| Assigned task |
Each entry should be transcribed exactly as written, and any picture left out.
***** Exercise input *****
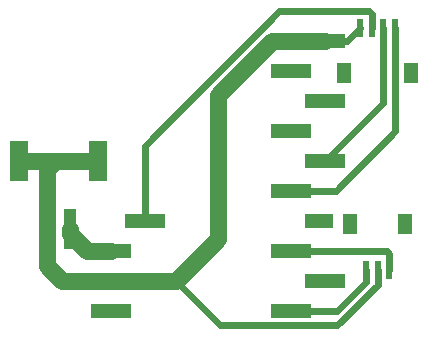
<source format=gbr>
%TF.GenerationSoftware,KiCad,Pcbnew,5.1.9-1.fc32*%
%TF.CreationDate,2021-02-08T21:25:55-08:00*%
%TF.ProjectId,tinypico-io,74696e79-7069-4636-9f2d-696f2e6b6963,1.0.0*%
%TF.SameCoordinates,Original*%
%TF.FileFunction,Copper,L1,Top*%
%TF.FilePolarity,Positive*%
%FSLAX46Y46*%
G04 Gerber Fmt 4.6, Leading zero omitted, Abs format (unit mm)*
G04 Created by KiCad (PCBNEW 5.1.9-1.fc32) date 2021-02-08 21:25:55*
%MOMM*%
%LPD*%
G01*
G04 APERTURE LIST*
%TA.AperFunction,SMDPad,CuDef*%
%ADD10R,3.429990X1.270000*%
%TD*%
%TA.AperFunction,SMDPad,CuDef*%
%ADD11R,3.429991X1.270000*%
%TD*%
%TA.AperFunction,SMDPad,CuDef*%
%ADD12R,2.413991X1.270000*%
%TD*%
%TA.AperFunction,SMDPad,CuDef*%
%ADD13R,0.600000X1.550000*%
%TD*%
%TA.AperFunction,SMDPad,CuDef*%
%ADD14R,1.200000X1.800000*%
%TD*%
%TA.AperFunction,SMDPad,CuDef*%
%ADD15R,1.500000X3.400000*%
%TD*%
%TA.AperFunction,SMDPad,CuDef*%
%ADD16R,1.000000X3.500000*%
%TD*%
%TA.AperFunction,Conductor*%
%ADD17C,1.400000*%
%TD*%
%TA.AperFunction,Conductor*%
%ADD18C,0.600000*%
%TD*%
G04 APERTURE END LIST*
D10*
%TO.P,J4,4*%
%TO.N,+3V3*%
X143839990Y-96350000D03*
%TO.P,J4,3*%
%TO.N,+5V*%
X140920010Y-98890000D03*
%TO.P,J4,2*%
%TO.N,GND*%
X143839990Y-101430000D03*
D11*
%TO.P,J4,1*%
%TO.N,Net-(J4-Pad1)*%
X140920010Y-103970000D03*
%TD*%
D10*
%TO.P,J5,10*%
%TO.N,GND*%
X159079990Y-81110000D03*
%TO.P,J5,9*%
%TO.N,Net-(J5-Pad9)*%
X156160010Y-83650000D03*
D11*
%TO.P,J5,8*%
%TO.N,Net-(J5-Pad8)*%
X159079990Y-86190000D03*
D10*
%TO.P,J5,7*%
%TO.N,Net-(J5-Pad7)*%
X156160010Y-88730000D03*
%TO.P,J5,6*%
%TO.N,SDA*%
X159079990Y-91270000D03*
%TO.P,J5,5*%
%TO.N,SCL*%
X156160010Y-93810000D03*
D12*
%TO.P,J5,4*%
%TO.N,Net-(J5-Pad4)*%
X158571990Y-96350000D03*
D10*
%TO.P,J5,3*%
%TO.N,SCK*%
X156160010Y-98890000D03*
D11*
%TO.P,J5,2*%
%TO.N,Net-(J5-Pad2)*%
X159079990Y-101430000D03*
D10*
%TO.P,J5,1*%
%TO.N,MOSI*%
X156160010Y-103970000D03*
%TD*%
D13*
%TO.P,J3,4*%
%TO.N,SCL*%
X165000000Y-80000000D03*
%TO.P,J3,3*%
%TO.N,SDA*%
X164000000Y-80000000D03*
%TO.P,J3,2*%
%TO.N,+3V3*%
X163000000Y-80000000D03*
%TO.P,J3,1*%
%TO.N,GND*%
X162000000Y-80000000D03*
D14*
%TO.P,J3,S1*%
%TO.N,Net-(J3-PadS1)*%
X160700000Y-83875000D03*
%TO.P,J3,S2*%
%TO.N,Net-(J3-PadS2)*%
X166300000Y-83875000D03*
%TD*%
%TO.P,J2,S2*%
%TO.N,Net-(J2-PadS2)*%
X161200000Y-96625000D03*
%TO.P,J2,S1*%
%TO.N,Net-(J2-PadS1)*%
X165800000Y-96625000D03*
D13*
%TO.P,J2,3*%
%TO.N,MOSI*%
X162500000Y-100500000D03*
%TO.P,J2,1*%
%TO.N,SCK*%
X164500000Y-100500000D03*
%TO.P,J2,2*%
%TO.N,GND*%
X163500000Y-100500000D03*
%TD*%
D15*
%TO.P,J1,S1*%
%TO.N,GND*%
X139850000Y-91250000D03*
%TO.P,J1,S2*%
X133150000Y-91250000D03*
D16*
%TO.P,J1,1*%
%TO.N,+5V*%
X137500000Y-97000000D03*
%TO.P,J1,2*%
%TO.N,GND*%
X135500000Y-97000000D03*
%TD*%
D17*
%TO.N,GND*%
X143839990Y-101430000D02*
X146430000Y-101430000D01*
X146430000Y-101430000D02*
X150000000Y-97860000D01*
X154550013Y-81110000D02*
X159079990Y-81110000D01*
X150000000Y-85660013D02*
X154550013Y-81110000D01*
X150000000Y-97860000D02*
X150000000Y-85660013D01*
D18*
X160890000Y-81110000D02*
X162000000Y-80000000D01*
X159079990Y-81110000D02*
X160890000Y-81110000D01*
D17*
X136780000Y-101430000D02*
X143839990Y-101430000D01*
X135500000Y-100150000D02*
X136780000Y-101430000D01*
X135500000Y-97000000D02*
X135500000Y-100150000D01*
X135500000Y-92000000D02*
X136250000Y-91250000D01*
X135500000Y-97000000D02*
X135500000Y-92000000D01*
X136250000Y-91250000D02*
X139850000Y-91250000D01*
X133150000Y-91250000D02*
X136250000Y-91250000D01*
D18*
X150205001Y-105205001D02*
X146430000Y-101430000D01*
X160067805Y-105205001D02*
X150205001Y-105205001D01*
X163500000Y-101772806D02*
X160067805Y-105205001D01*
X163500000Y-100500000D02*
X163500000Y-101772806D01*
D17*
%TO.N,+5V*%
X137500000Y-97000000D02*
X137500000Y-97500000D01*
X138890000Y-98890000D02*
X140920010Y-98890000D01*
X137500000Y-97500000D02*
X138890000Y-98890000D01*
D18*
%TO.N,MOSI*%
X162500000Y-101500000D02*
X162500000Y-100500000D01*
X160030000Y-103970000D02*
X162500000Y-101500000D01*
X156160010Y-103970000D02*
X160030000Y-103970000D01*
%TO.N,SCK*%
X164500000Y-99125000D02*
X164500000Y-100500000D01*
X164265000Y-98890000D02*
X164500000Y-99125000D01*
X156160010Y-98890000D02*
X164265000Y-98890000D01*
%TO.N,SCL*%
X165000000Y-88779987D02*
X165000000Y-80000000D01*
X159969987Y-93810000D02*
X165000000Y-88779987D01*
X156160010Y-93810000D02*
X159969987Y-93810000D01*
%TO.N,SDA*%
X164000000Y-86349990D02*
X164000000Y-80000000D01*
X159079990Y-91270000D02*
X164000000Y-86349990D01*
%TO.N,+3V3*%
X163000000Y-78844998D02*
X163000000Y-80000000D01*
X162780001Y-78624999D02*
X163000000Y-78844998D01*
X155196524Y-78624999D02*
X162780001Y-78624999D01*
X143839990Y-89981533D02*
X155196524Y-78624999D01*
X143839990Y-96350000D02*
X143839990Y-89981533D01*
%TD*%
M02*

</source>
*****
| Response box |
<source format=gbr>
%TF.GenerationSoftware,KiCad,Pcbnew,5.1.9-1.fc32*%
%TF.CreationDate,2021-02-08T21:25:55-08:00*%
%TF.ProjectId,tinypico-io,74696e79-7069-4636-9f2d-696f2e6b6963,1.0.0*%
%TF.SameCoordinates,Original*%
%TF.FileFunction,Copper,L1,Top*%
%TF.FilePolarity,Positive*%
%FSLAX46Y46*%
G04 Gerber Fmt 4.6, Leading zero omitted, Abs format (unit mm)*
G04 Created by KiCad (PCBNEW 5.1.9-1.fc32) date 2021-02-08 21:25:55*
%MOMM*%
%LPD*%
G01*
G04 APERTURE LIST*
%TA.AperFunction,SMDPad,CuDef*%
%ADD10R,3.429990X1.270000*%
%TD*%
%TA.AperFunction,SMDPad,CuDef*%
%ADD11R,3.429991X1.270000*%
%TD*%
%TA.AperFunction,SMDPad,CuDef*%
%ADD12R,2.413991X1.270000*%
%TD*%
%TA.AperFunction,SMDPad,CuDef*%
%ADD13R,0.600000X1.550000*%
%TD*%
%TA.AperFunction,SMDPad,CuDef*%
%ADD14R,1.200000X1.800000*%
%TD*%
%TA.AperFunction,SMDPad,CuDef*%
%ADD15R,1.500000X3.400000*%
%TD*%
%TA.AperFunction,SMDPad,CuDef*%
%ADD16R,1.000000X3.500000*%
%TD*%
%TA.AperFunction,Conductor*%
%ADD17C,1.400000*%
%TD*%
%TA.AperFunction,Conductor*%
%ADD18C,0.600000*%
%TD*%
G04 APERTURE END LIST*
D10*
%TO.P,J4,4*%
%TO.N,+3V3*%
X143839990Y-96350000D03*
%TO.P,J4,3*%
%TO.N,+5V*%
X140920010Y-98890000D03*
%TO.P,J4,2*%
%TO.N,GND*%
X143839990Y-101430000D03*
D11*
%TO.P,J4,1*%
%TO.N,Net-(J4-Pad1)*%
X140920010Y-103970000D03*
%TD*%
D10*
%TO.P,J5,10*%
%TO.N,GND*%
X159079990Y-81110000D03*
%TO.P,J5,9*%
%TO.N,Net-(J5-Pad9)*%
X156160010Y-83650000D03*
D11*
%TO.P,J5,8*%
%TO.N,Net-(J5-Pad8)*%
X159079990Y-86190000D03*
D10*
%TO.P,J5,7*%
%TO.N,Net-(J5-Pad7)*%
X156160010Y-88730000D03*
%TO.P,J5,6*%
%TO.N,SDA*%
X159079990Y-91270000D03*
%TO.P,J5,5*%
%TO.N,SCL*%
X156160010Y-93810000D03*
D12*
%TO.P,J5,4*%
%TO.N,Net-(J5-Pad4)*%
X158571990Y-96350000D03*
D10*
%TO.P,J5,3*%
%TO.N,SCK*%
X156160010Y-98890000D03*
D11*
%TO.P,J5,2*%
%TO.N,Net-(J5-Pad2)*%
X159079990Y-101430000D03*
D10*
%TO.P,J5,1*%
%TO.N,MOSI*%
X156160010Y-103970000D03*
%TD*%
D13*
%TO.P,J3,4*%
%TO.N,SCL*%
X165000000Y-80000000D03*
%TO.P,J3,3*%
%TO.N,SDA*%
X164000000Y-80000000D03*
%TO.P,J3,2*%
%TO.N,+3V3*%
X163000000Y-80000000D03*
%TO.P,J3,1*%
%TO.N,GND*%
X162000000Y-80000000D03*
D14*
%TO.P,J3,S1*%
%TO.N,Net-(J3-PadS1)*%
X160700000Y-83875000D03*
%TO.P,J3,S2*%
%TO.N,Net-(J3-PadS2)*%
X166300000Y-83875000D03*
%TD*%
%TO.P,J2,S2*%
%TO.N,Net-(J2-PadS2)*%
X161200000Y-96625000D03*
%TO.P,J2,S1*%
%TO.N,Net-(J2-PadS1)*%
X165800000Y-96625000D03*
D13*
%TO.P,J2,3*%
%TO.N,MOSI*%
X162500000Y-100500000D03*
%TO.P,J2,1*%
%TO.N,SCK*%
X164500000Y-100500000D03*
%TO.P,J2,2*%
%TO.N,GND*%
X163500000Y-100500000D03*
%TD*%
D15*
%TO.P,J1,S1*%
%TO.N,GND*%
X139850000Y-91250000D03*
%TO.P,J1,S2*%
X133150000Y-91250000D03*
D16*
%TO.P,J1,1*%
%TO.N,+5V*%
X137500000Y-97000000D03*
%TO.P,J1,2*%
%TO.N,GND*%
X135500000Y-97000000D03*
%TD*%
D17*
%TO.N,GND*%
X143839990Y-101430000D02*
X146430000Y-101430000D01*
X146430000Y-101430000D02*
X150000000Y-97860000D01*
X154550013Y-81110000D02*
X159079990Y-81110000D01*
X150000000Y-85660013D02*
X154550013Y-81110000D01*
X150000000Y-97860000D02*
X150000000Y-85660013D01*
D18*
X160890000Y-81110000D02*
X162000000Y-80000000D01*
X159079990Y-81110000D02*
X160890000Y-81110000D01*
D17*
X136780000Y-101430000D02*
X143839990Y-101430000D01*
X135500000Y-100150000D02*
X136780000Y-101430000D01*
X135500000Y-97000000D02*
X135500000Y-100150000D01*
X135500000Y-92000000D02*
X136250000Y-91250000D01*
X135500000Y-97000000D02*
X135500000Y-92000000D01*
X136250000Y-91250000D02*
X139850000Y-91250000D01*
X133150000Y-91250000D02*
X136250000Y-91250000D01*
D18*
X150205001Y-105205001D02*
X146430000Y-101430000D01*
X160067805Y-105205001D02*
X150205001Y-105205001D01*
X163500000Y-101772806D02*
X160067805Y-105205001D01*
X163500000Y-100500000D02*
X163500000Y-101772806D01*
D17*
%TO.N,+5V*%
X137500000Y-97000000D02*
X137500000Y-97500000D01*
X138890000Y-98890000D02*
X140920010Y-98890000D01*
X137500000Y-97500000D02*
X138890000Y-98890000D01*
D18*
%TO.N,MOSI*%
X162500000Y-101500000D02*
X162500000Y-100500000D01*
X160030000Y-103970000D02*
X162500000Y-101500000D01*
X156160010Y-103970000D02*
X160030000Y-103970000D01*
%TO.N,SCK*%
X164500000Y-99125000D02*
X164500000Y-100500000D01*
X164265000Y-98890000D02*
X164500000Y-99125000D01*
X156160010Y-98890000D02*
X164265000Y-98890000D01*
%TO.N,SCL*%
X165000000Y-88779987D02*
X165000000Y-80000000D01*
X159969987Y-93810000D02*
X165000000Y-88779987D01*
X156160010Y-93810000D02*
X159969987Y-93810000D01*
%TO.N,SDA*%
X164000000Y-86349990D02*
X164000000Y-80000000D01*
X159079990Y-91270000D02*
X164000000Y-86349990D01*
%TO.N,+3V3*%
X163000000Y-78844998D02*
X163000000Y-80000000D01*
X162780001Y-78624999D02*
X163000000Y-78844998D01*
X155196524Y-78624999D02*
X162780001Y-78624999D01*
X143839990Y-89981533D02*
X155196524Y-78624999D01*
X143839990Y-96350000D02*
X143839990Y-89981533D01*
%TD*%
M02*

</source>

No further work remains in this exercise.